Leverage OT3, Time Loop episode?
Parker doesn’t mean for any of this to happen.
Well, she does mean to steal the necklace. Although sometimes her fingers slip and she half-absentmindedly steals things, she deliberately took this necklace. It’s shiny and eye-catching it it’s just there, practically cast aside, left behind in the safe she’s cracked, searching for the big pile of bearer bonds.
It’s what happens afterwards that Parker doesn’t intend.
There have been twenty-one reiterations of the day now, spanning from the moment she puts the necklace on–two forty three in the afternoon–until midnight, when it resets all over again.
Every single time, one of them gets caught. Parker, bound hand and foot and still in the cell when midnight rolls around. Hardison, grabbed from behind and dragged. Eliot, beaten and bloody.
Parker thinks it’s not a situation so inescapable that they couldn’t eventually rescue each other, but never before midnight and, without fail, the day resets every time midnight rolls around.
Parker’s tried switching up the plan, her brain calculating and recalculating so fast it practically whirs. Nothing works. She tries putting the necklace back in the safe, but the day continues as normal, and she’s wearing it again at two forty three once more.
They can’t alter the escape routes. Too many guards. They can’t hide. Not enough good places, and too many cameras. They can’t just get caught and break out, because it takes too long.
The problem, Parker thinks, is that all classic distractions are only meant for two. Ergo, one of them being left out to get caught.
But–and here Parker stops in her tracks, four steps away from the safe–she’s a mastermind. There may be no new cons, but there are a million variations.
“Third bedroom down the hall,” she says. “Meet me there.”
They don’t respond, and she’s a little warmed by how much they trust her. Of course, she’s failed them for twenty days now–not that they know that–but she’s determined to prove why they should trust her today.

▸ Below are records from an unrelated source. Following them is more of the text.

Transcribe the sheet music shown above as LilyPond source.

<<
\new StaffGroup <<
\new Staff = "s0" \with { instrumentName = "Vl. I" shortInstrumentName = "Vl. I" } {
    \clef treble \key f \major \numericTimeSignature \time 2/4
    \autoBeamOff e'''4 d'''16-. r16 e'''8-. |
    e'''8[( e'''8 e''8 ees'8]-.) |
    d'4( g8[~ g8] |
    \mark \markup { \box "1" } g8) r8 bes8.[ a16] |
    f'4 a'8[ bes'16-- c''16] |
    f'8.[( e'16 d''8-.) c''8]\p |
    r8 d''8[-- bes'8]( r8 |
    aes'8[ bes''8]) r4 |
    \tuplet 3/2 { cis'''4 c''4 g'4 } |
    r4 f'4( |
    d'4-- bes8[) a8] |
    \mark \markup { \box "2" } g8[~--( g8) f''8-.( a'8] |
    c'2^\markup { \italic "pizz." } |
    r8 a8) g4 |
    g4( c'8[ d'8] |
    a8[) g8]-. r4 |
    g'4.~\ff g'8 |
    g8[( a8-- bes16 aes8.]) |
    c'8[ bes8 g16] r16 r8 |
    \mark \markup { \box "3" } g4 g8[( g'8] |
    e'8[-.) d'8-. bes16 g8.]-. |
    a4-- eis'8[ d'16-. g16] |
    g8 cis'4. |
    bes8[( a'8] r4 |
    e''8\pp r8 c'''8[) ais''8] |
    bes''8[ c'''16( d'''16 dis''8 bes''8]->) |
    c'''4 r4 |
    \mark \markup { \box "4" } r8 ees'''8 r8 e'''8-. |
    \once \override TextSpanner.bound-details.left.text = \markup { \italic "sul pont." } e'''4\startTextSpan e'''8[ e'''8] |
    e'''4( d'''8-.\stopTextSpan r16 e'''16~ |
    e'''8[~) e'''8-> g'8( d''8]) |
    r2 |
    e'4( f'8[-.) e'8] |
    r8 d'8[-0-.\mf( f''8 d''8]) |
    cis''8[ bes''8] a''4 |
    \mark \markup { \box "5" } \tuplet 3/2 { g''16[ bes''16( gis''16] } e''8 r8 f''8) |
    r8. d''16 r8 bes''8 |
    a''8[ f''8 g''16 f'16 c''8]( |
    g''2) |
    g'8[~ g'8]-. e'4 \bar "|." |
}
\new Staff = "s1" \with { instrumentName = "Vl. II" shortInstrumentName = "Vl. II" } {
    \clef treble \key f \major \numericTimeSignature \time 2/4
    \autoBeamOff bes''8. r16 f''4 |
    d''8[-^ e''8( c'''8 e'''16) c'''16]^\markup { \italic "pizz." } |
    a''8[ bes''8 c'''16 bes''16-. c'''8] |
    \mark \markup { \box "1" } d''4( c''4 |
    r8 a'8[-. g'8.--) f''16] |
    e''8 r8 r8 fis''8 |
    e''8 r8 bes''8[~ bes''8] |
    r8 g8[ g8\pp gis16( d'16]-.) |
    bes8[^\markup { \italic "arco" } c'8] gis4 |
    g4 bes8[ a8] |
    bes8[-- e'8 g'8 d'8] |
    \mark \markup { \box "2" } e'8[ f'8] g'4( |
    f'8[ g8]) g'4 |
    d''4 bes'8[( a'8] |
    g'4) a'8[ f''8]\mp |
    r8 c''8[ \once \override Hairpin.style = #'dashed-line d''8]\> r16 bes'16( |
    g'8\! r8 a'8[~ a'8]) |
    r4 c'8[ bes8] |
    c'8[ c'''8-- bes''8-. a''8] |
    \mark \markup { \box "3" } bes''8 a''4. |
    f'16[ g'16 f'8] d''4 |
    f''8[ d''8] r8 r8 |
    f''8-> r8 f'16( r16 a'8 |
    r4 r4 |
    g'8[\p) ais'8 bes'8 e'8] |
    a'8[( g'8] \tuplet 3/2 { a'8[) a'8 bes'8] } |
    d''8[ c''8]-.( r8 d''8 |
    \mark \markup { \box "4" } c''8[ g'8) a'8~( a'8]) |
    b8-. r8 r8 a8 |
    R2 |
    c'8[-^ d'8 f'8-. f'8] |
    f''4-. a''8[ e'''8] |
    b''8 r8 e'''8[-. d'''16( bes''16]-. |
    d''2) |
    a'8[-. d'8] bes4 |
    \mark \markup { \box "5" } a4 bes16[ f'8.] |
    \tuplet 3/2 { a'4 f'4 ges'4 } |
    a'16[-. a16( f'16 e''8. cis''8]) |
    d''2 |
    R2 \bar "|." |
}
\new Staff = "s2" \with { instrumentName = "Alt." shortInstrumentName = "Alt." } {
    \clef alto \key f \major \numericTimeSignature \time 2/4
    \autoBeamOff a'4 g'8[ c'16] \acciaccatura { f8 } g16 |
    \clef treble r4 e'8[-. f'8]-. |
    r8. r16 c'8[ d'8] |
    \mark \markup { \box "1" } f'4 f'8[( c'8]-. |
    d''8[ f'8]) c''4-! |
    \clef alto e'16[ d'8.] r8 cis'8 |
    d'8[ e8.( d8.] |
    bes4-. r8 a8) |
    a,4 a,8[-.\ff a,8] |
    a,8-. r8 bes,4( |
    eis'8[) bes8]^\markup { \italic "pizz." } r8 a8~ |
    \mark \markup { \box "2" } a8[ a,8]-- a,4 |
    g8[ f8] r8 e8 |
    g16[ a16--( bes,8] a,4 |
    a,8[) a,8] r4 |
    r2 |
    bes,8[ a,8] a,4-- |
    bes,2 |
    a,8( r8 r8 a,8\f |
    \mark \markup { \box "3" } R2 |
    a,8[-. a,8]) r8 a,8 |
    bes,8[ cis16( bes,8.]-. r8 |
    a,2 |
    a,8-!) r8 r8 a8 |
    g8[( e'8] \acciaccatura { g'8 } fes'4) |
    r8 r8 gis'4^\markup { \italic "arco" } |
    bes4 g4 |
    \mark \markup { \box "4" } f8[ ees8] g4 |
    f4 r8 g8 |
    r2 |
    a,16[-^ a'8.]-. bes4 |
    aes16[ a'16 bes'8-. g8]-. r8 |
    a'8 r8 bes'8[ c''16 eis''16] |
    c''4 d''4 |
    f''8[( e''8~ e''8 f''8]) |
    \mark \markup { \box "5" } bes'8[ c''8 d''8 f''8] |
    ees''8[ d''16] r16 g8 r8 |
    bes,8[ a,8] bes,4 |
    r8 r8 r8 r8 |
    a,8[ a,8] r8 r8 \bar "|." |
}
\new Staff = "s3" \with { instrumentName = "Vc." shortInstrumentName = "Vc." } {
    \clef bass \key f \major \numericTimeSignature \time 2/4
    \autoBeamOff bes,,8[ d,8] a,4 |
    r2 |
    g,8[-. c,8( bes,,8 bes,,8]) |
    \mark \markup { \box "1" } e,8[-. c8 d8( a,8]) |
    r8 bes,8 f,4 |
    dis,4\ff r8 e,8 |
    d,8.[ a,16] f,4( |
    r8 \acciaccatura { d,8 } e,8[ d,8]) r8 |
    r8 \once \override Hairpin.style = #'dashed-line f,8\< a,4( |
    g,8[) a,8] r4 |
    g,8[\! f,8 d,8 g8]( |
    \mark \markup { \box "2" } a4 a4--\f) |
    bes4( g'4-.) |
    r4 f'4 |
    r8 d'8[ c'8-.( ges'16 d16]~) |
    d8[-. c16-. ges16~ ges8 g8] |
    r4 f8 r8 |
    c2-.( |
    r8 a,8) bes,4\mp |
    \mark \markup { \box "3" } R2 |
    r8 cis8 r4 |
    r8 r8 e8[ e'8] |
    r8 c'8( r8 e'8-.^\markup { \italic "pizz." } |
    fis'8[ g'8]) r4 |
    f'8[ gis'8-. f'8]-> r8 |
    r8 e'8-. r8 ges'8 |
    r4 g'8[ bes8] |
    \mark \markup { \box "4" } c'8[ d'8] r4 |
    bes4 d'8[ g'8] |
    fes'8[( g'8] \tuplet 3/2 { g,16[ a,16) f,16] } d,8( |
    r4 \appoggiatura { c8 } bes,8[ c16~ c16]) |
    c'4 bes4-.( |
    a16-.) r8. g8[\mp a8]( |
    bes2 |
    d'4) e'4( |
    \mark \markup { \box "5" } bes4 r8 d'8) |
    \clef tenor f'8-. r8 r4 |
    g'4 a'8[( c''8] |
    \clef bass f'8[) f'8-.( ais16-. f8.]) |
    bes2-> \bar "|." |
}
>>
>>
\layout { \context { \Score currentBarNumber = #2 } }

“New variation on an old classic,” she says as they walk in right behind her. “Guards will be on us in thirty seconds. Get us thrown out of this party.”
They do a remarkable job, too. Eliot has his pants unbuttoned and Hardison untucks and ruffles his shirt, leaning over to tease Parker and Eliot’s hair into disarray. Parker slips a dress strap down her shoulder and then sandwiches herself between them.
“Well?” She demands, staring at Hardison in front of her. He looks back, nonplussed for a second, before seeming to get it and lean over her shoulder to kiss Eliot, who wraps big hands around Parker’s waist.
And…for a scene only meant to get them thrown out of a party as debauched guests, it really…clicks.
They get thrown out, but not thrown in a cell. Parker still has bearer bonds in her clutch, and, she realizes belatedly, the necklace around her neck.
When they’re back at the brewpub and the clock rolls around to twelve-oh-one that night, she kisses both boys senseless. When she pulls back, they stare at each other, seem to have a silent conversation with their eyes. Eliot shrugs, and then they’re all kissing again.
Parker smiles happily into the kiss. For a mastermind, it took her far too long to realize that the best cons are variations on the classics.